Фрагмент документа:
──────────────────────────────
ЕСЛИ МЫ на мгновение ПРИЗНАЕМ, что фашистские и коммунистические вызовы либерализму мертвы, остались ли какие-либо другие идеологические конкуренты? Или, другими словами, существуют ли в либеральном обществе противоречия, выходящие за рамки классовых, которые неразрешимы? Напрашиваются две возможности: религия и национализм.
Широко отмечается рост религиозного фундаментализма в последние годы в рамках христианской, иудейской и мусульманской традиций. Можно сказать, что возрождение религии в некотором роде свидетельствует о широком недовольстве безличностью и духовной пустотой либеральных обществ потребления. И все же, хотя пустота в основе либерализма, безусловно, является дефектом идеологии - действительно, недостатком, для признания которого не нужна точка зрения религии [15] - совсем не ясно, что это можно исправить с помощью политики. Современный либерализм сам по себе исторически был следствием слабости основанных на религии обществ, которые, будучи не в состоянии договориться о природе хорошей жизни, не могли обеспечить даже минимальных предварительных условий для мира и стабильности. В современном мире только ислам предложил теократическое государство в качестве политической альтернативы как либерализму, так и коммунизму. Но эта доктрина мало привлекательна для немусульман, и трудно поверить, что движение приобретет какое-либо универсальное значение. Другие, менее организованные религиозные импульсы были успешно удовлетворены в сфере личной жизни, которая разрешена в либеральных обществах.
Другое крупное "противоречие", потенциально неразрешимое либерализмом, - это противоречие, порождаемое национализмом и другими формами расового и этнического сознания. Безусловно, верно, что очень большая степень конфликта после битвы при Йене имеет свои корни в национализме. Две катастрофические мировые войны в этом столетии были порождены национализмом развитого мира в различных обличьях, и если в послевоенной Европе эти страсти были до некоторой степени приглушены, они все еще чрезвычайно сильны в Третьем мире. Национализм исторически был угрозой либерализму в Германии и продолжает оставаться таковой в изолированных частях "постисторической" Европы, таких как Северная Ирландия.
Но не ясно, что национализм представляет собой непримиримое противоречие в сердце либерализма. Во-первых, национализм - это не одно явление, а несколько, начиная от легкой культурной ностальгии и заканчивая высокоорганизованной и тщательно сформулированной доктриной национал-социализма. Только систематический национализм последнего типа может квалифицироваться как формальная идеология на уровне либерализма или коммунизма. Подавляющее большинство мировых националистических движений не имеют политической программы, кроме негативного стремления к независимости от какой-либо другой группы или народа, и не предлагают ничего похожего на всеобъемлющую повестку дня для социально-экономической организации. Как таковые, они совместимы с доктринами и идеологиями, которые действительно предлагают такие программы. Хотя они могут представлять собой источник конфликта для либеральных обществ, этот конфликт проистекает не столько из самого либерализма, сколько из того факта, что рассматриваемый либерализм является неполным. Конечно, большая часть этнической и националистической напряженности в мире может быть объяснена с точки зрения народов, которые вынуждены жить в непредставительных политических системах, которые они не выбирали.
──────────────────────────────
(Перечень данных)
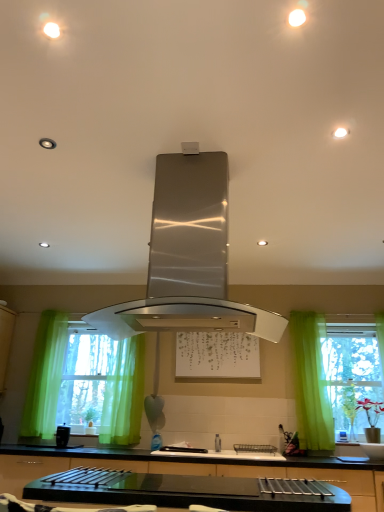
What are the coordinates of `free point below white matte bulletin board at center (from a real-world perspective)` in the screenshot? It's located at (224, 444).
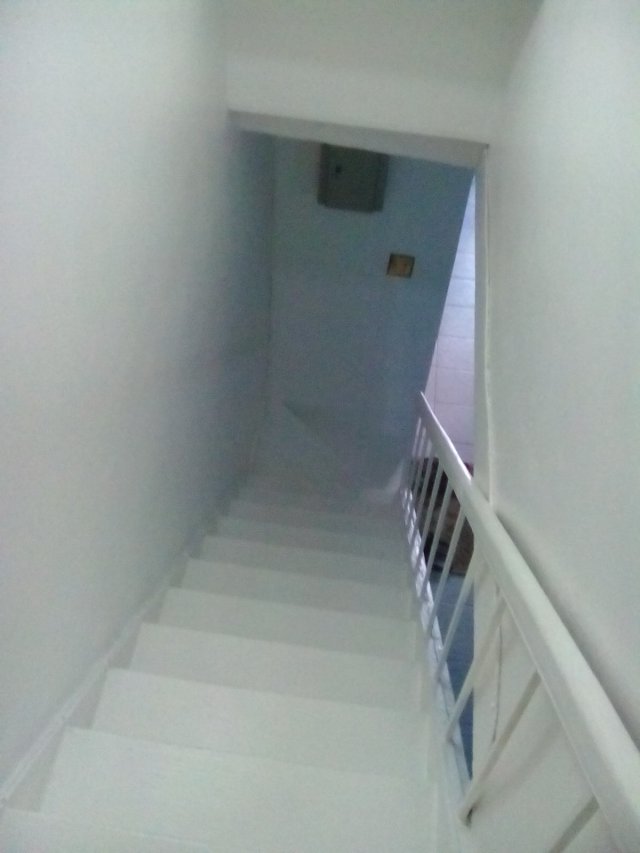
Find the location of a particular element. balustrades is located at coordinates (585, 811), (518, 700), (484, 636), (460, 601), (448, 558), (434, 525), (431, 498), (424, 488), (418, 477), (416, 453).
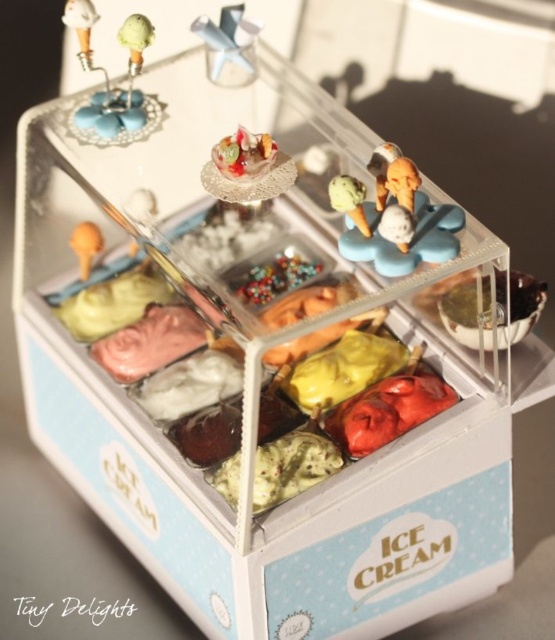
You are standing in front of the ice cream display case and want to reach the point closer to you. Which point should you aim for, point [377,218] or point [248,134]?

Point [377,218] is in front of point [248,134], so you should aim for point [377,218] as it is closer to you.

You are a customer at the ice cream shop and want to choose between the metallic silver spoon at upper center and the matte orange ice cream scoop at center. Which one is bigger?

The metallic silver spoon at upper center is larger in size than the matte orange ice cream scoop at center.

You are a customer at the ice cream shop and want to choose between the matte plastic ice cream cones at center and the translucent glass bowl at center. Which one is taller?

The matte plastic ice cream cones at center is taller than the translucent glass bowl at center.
──────────────────────────────
Порядок работы:
1 > Как в двух предложениях пересказать текст о либерализме?
2 > Перепишите дословно часть текста о либерализме, начиная со слов «ЕСЛИ МЫ на мгновение» и продолжая до слов «религия и национализм.».
3 > Продолжите текст о либерализме, начав сразу после его последнего предложения.
Строки здесь никак не используются.

Результаты работы:
1 > Текст рассматривает религию и национализм как возможных идеологических соперников либерализма после гибели фашистского и коммунистического вызовов. Теократическое государство, предложенное исламом, мало привлекательно для немусульман, а большинство националистических движений не имеют политической программы, кроме стремления к независимости, поэтому не ясно, что национализм составляет непримиримое противоречие либерализма.

2 >
ЕСЛИ МЫ на мгновение ПРИЗНАЕМ, что фашистские и коммунистические вызовы либерализму мертвы, остались ли какие-либо другие идеологические конкуренты? Или, другими словами, существуют ли в либеральном обществе противоречия, выходящие за рамки классовых, которые неразрешимы? Напрашиваются две возможности: религия и национализм.

3 >
Хотя невозможно исключить внезапное появление новых идеологий или ранее непризнанных противоречий в либеральных обществах, современный мир, похоже, подтверждает, что фундаментальные принципы социально-политической организации не продвинулись слишком далеко с 1806 года. Многие войны и революции, произошедшие с тех пор, были предприняты во имя идеологий, которые утверждали, что они более продвинуты, чем либерализм, но чьи притязания в конечном счете были разоблачены историей. В то же время они помогли распространить универсальное однородное государство до такой степени, что оно могло бы оказать значительное влияние на общий характер международных отношений.
IV
КАКОВЫ последствия конца истории для международных отношений? Очевидно, что подавляющая часть стран Третьего мира по-прежнему глубоко увязла в истории и еще много лет будет ареной конфликтов. Но давайте пока сосредоточимся на более крупных и развитых государствах мира, на долю которых, в конце концов, приходится большая часть мировой политики. Россия и Китай вряд ли присоединятся к развитым странам Запада в качестве либеральных обществ в обозримом будущем, но предположим на мгновение, что марксизм-ленинизм перестанет быть фактором, определяющим внешнюю политику этих государств - перспектива, которая, если еще не наступила, последние несколько лет появилась реальная возможность. Как общие характеристики деидеологизированного мира будут отличаться от характеристик того, с которым мы знакомы на таком гипотетическом этапе?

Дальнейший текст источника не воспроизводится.